Start of THE INPUT

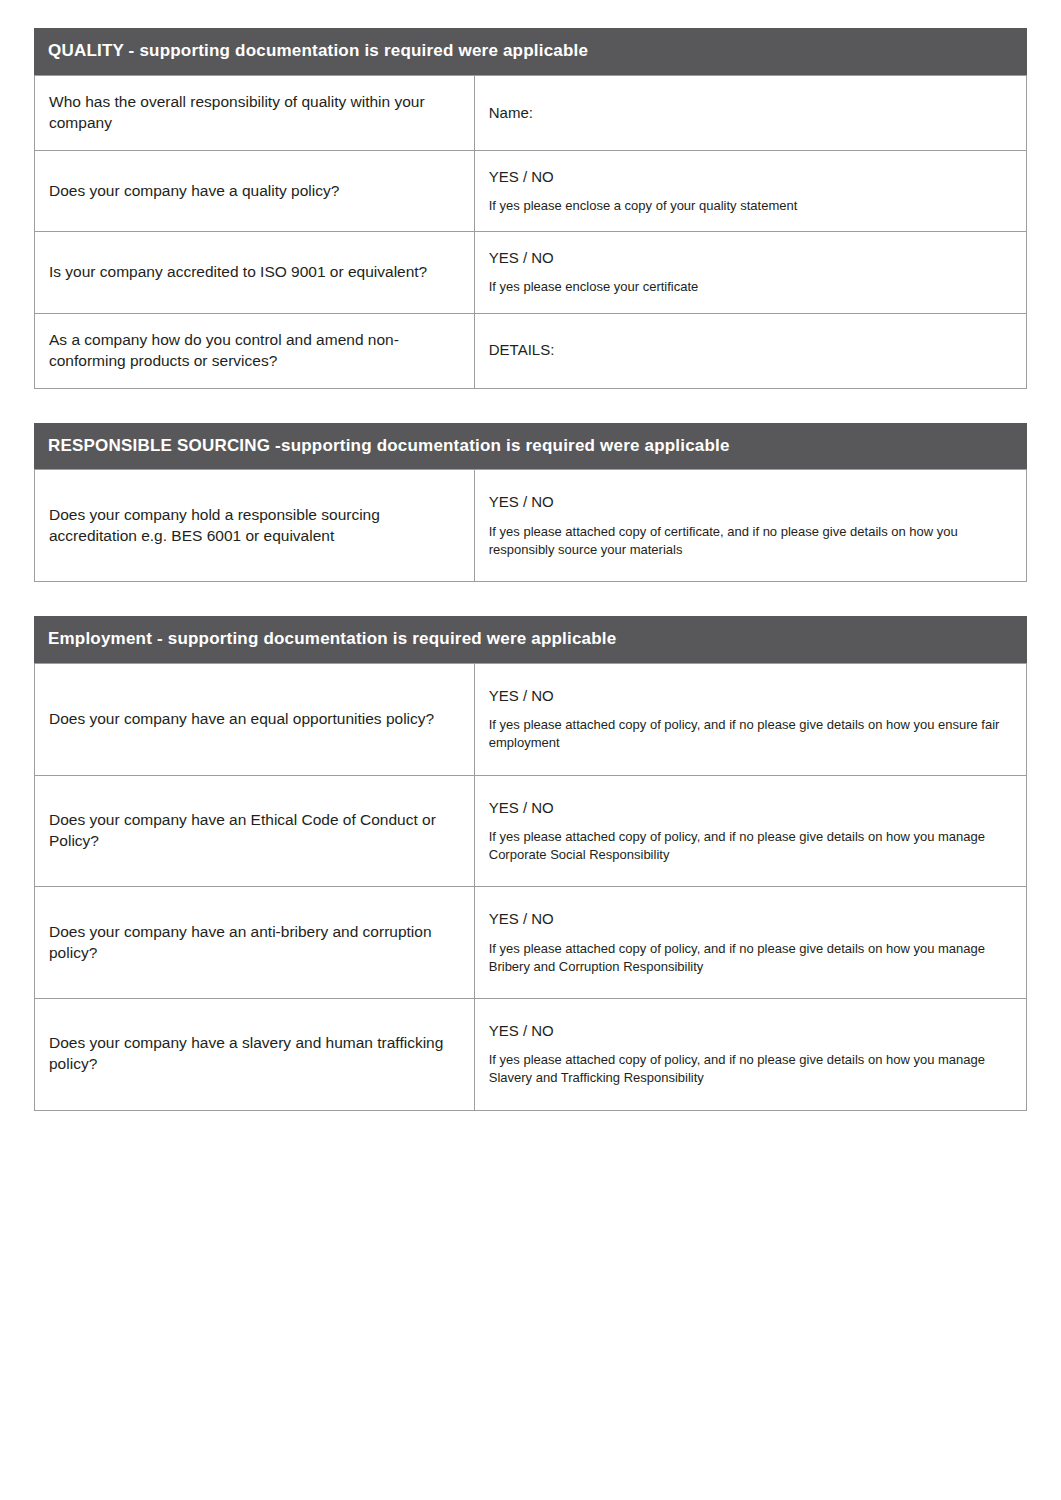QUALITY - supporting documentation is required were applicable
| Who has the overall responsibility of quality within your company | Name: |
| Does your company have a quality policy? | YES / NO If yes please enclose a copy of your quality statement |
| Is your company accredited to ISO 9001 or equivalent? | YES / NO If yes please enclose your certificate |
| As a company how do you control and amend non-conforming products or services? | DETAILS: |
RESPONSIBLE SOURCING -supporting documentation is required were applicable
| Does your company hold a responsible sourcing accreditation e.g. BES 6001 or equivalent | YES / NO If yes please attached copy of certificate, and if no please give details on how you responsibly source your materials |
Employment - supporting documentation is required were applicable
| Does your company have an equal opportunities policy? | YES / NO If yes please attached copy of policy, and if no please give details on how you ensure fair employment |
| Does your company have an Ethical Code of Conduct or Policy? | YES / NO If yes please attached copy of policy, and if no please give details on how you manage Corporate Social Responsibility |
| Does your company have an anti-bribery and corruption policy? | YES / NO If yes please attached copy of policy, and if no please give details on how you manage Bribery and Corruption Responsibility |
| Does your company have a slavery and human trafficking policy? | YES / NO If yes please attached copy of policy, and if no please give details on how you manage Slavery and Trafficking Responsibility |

End of THE INPUT

After identifying the lines above that contain "enclose", copy each one.

| Does your company have a quality policy? | YES / NO If yes please enclose a copy of your quality statement |
| Is your company accredited to ISO 9001 or equivalent? | YES / NO If yes please enclose your certificate |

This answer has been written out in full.